The rapid growth in housing demand and rising home prices are powerful incentives for homebuilders to ramp up production, which grew strongly in the fourth quarter. Strong growth in housing supply is one way for the market to absorb higher housing demand and reduce pressure on housing affordability. Single-family housing starts jumped another 18 percent during Q4’20 to a seasonally adjusted annual rate of 1.23 million units, the highest quarter since the fourth quarter of 2006. There is an important lesson here: single-family housing starts increased within one pandemic year the same amount as it did in the previous four years combined. It will be important to maintain that production as the economy emerges from the pandemic and refrain from returning to pre-pandemic levels.
As the U.S. economy emerges from the recession, one of the hurdles faced by potential first-time homebuyers is higher interest rates. For example, a mortgage rate of 3.4% (a 0.5 percentage point increase from December) would raise a monthly mortgage payment by around seven percent, and a mortgage rate of 3.9% (a one percentage point increase from December) would raise a monthly mortgage payment by around 14 percent. While the pandemic has increased the value many potential homebuyers place on homeownership, higher interest rates will likely tell us how much they are willing to pay.

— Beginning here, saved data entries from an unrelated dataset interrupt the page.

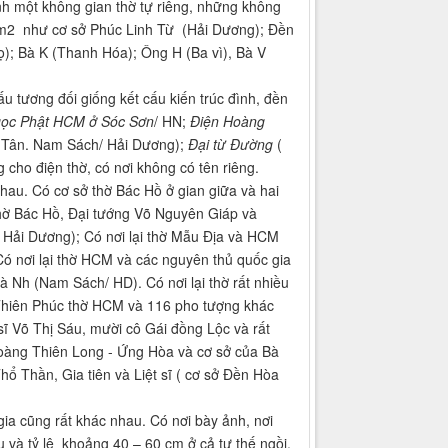
h một không gian thờ tự riêng, những không
0 m2 như cơ sở Phúc Linh Từ (Hải Dương); Đền
ọ); Bà K (Thanh Hóa); Ông H (Ba vì), Bà V
tương đối giống kết cấu kiến trúc đình, đền
gọc Phật HCM ở Sóc Sơn
/ HN;
Điện Hoàng
 Tân. Nam Sách/ Hải Dương);
Đại từ Đường
(
g cho điện thờ, có nơi không có tên riêng.
hau. Có cơ sở thờ Bác Hồ ở gian giữa và hai
 thờ Bác Hồ, Đại tướng Võ Nguyên Giáp và
- Hải Dương); Có nơi lại thờ Mẫu Địa và HCM
ó nơi lại thờ HCM và các nguyên thủ quốc gia
Nh (Nam Sách/ HD). Có nơi lại thờ rất nhiều
 Thiên Phúc thờ HCM và 116 pho tượng khác
ĩ Võ Thị Sáu, mười cô Gái đồng Lộc và rất
Hoàng Thiên Long - Ứng Hòa và cơ sở của Bà
 Thần, Gia tiên và Liệt sĩ ( cơ sở Đền Hòa
a cũng rất khác nhau. Có nơi bày ảnh, nơi
 và tỷ lệ khoảng 40 – 60 cm ở cả tư thế ngồi,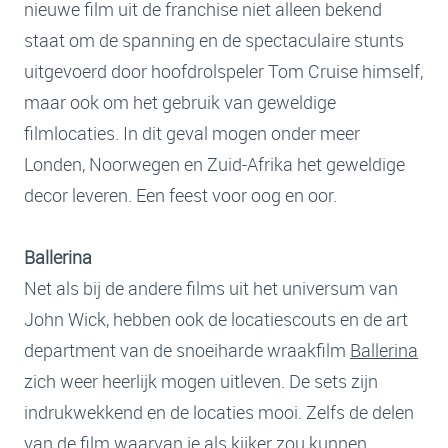
nieuwe film uit de franchise niet alleen bekend
staat om de spanning en de spectaculaire stunts
uitgevoerd door hoofdrolspeler Tom Cruise himself,
maar ook om het gebruik van geweldige
filmlocaties. In dit geval mogen onder meer
Londen, Noorwegen en Zuid-Afrika het geweldige
decor leveren. Een feest voor oog en oor.
Ballerina
Net als bij de andere films uit het universum van
John Wick, hebben ook de locatiescouts en de art
department van de snoeiharde wraakfilm
Ballerina
zich weer heerlijk mogen uitleven. De sets zijn
indrukwekkend en de locaties mooi. Zelfs de delen
van de film waarvan je als kijker zou kunnen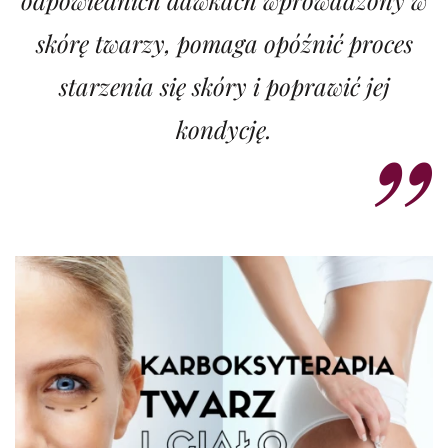
odpowiednich dawkach wprowadzony w
skórę twarzy, pomaga opóźnić proces
starzenia się skóry i poprawić jej
kondycję.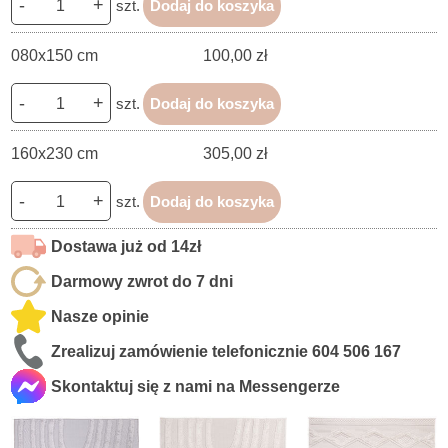
-
+
szt.
Dodaj do koszyka
080x150 cm
100,00 zł
-
+
szt.
Dodaj do koszyka
160x230 cm
305,00 zł
-
+
szt.
Dodaj do koszyka
Dostawa już od 14zł
Darmowy zwrot do 7 dni
Nasze opinie
Zrealizuj zamówienie telefonicznie
604 506 167
Skontaktuj się z nami na Messengerze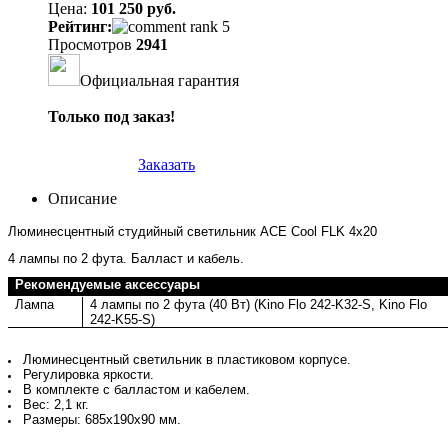
Цена:
101 250 руб.
Рейтинг:
Просмотров
2941
Официальная гарантия
Только под заказ!
Заказать
Описание
Люминесцентный студийный светильник ACE Cool FLK 4x20
4 лампы по 2 фута. Балласт и кабель.
Рекомендуемые аксессуары
Лампа
4 лампы по 2 фута (40 Вт) (Kino Flo 242-K32-S, Kino Flo
242-K55-S)
Люминесцентный светильник в пластиковом корпусе.
Регулировка яркости.
В комплекте с балластом и кабелем.
Вес: 2,1 кг.
Размеры: 685х190х90 мм.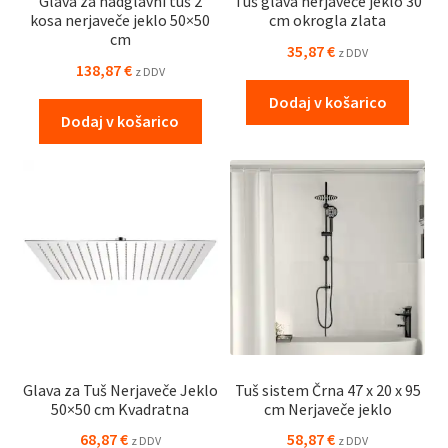
Glava za nadglavni tuš 2
Tuš glava nerjaveče jeklo 30
kosa nerjaveče jeklo 50×50
cm okrogla zlata
cm
35,87
€
z DDV
138,87
€
z DDV
Dodaj v košarico
Dodaj v košarico
Glava za Tuš Nerjaveče Jeklo
Tuš sistem Črna 47 x 20 x 95
50×50 cm Kvadratna
cm Nerjaveče jeklo
68,87
€
58,87
€
z DDV
z DDV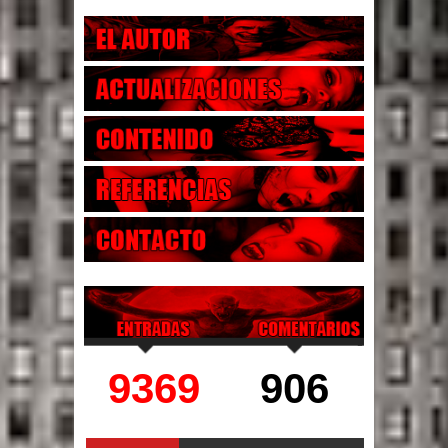
9369
906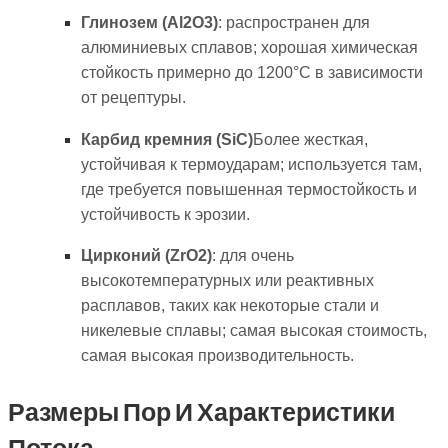
Глинозем (Al2O3)
: распространен для
алюминиевых сплавов; хорошая химическая
стойкость примерно до 1200°C в зависимости
от рецептуры.
Карбид кремния (SiC)
Более жесткая,
устойчивая к термоударам; используется там,
где требуется повышенная термостойкость и
устойчивость к эрозии.
Цирконий (ZrO2)
: для очень
высокотемпературных или реактивных
расплавов, таких как некоторые стали и
никелевые сплавы; самая высокая стоимость,
самая высокая производительность.
Размеры Пор И Характеристики
Потока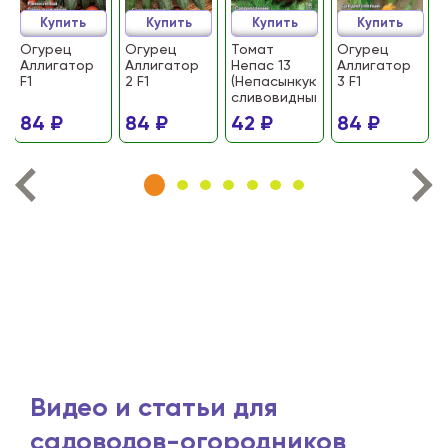
Купить
Купить
Купить
Купить
Огурец
Огурец
Томат
Огурец
Аллигатор
Аллигатор
Непас 13
Аллигатор
F1
2 F1
(Непасынкующийся
3 F1
сливовидный)
84 ₽
84 ₽
42 ₽
84 ₽
Видео и статьи для
садоводов-огородников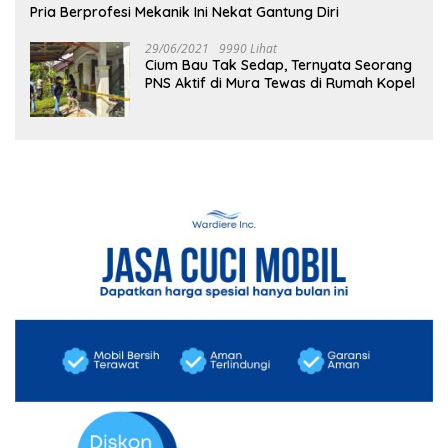
Pria Berprofesi Mekanik Ini Nekat Gantung Diri
29/06/2021
9990 Lihat
Cium Bau Tak Sedap, Ternyata Seorang
PNS Aktif di Mura Tewas di Rumah Kopel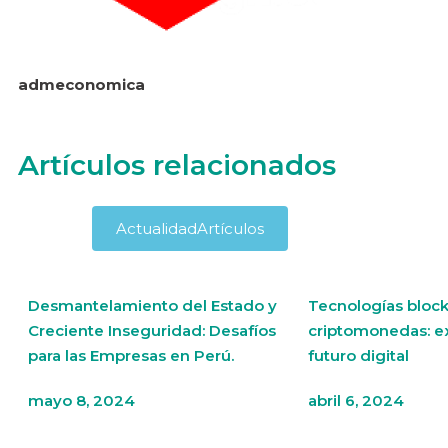
admeconomica
Artículos relacionados
Actualidad
Artículos
Desmantelamiento del Estado y
Tecnologías block
Creciente Inseguridad: Desafíos
criptomonedas: e
para las Empresas en Perú.
futuro digital
mayo 8, 2024
abril 6, 2024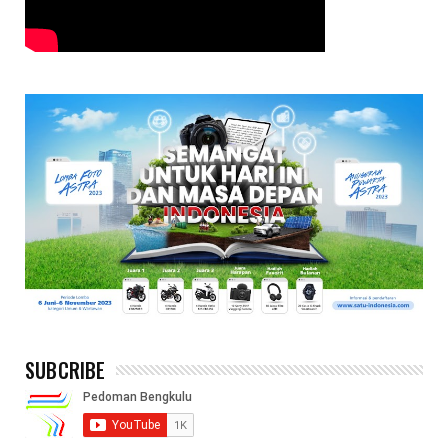
SUBCRIBE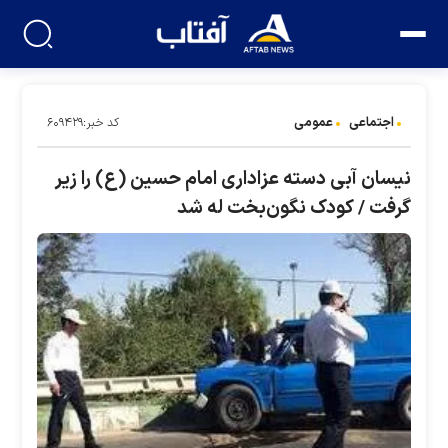
اجتماعی
عمومی
کد خبر:۶۰۹۴۲۹
نیسان آبی دسته عزاداری امام حسین (ع) را زیر
گرفت / کودک نگون‌بخت له شد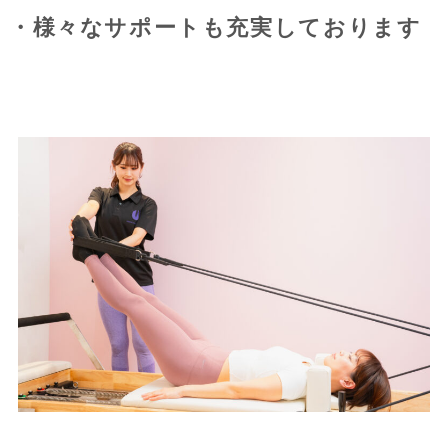
・様々なサポートも充実しております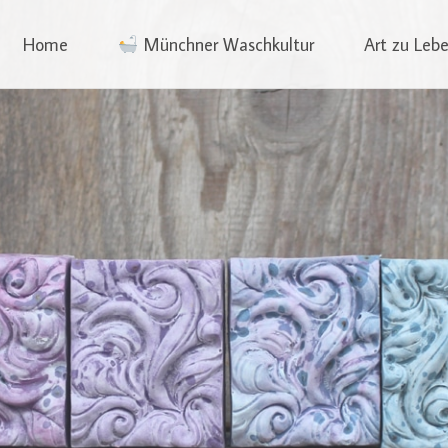
phia Wagner
Skip
Home
Münchner Waschkultur
Art zu Leb
to
content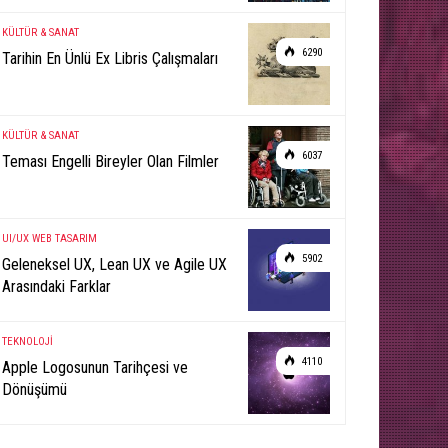
KÜLTÜR & SANAT
6290
Tarihin En Ünlü Ex Libris Çalışmaları
KÜLTÜR & SANAT
6037
Teması Engelli Bireyler Olan Filmler
UI/UX
WEB TASARIM
5902
Geleneksel UX, Lean UX ve Agile UX
Arasındaki Farklar
TEKNOLOJİ
4110
Apple Logosunun Tarihçesi ve
Dönüşümü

Maintaining Access to Credit During the Housing Boom
The housing finance system continued to perform well during the fourth quarter to ensure access to credit for first-time homebuyers. The COVID-19 pandemic has stressed the housing finance system in three ways: more hurdles to buy and sell homes; tighter credit availability due to increased credit risk – both actual and perceived; and lack of mortgage industry capacity due to rising demand for refinancing. Credit availability for potential first-time homebuyers can be especially vulnerable since first-time homebuyers rely heavily on low-down payment mortgages for financing. The record number of first-time homebuyers suggests that the mortgage industry has been largely successful in maintaining access to credit. The mortgage industry has quickly and successfully shifted a large number of employees from the office to working from home by leveraging technology, which ensured that qualified borrowers can continue to access credit, while maintaining social distance protocols.
As a result, the real estate financing industry has been among a small number of industries that reported job growth since February. As of December, while overall payroll employment is down 6.5% from February, real estate finance sector employment is up 14 percent, and employment for mortgage and non-mortgage loan brokers is up 25 percent during the same period. For both segments, employment in December reached their highest levels since August 2007. By expanding its labor force, the mortgage industry was able to meet historical demand for mortgage credit for both home purchases and refinances. According to Inside Mortgage Finance, the industry originated a record $4 trillion of new loans.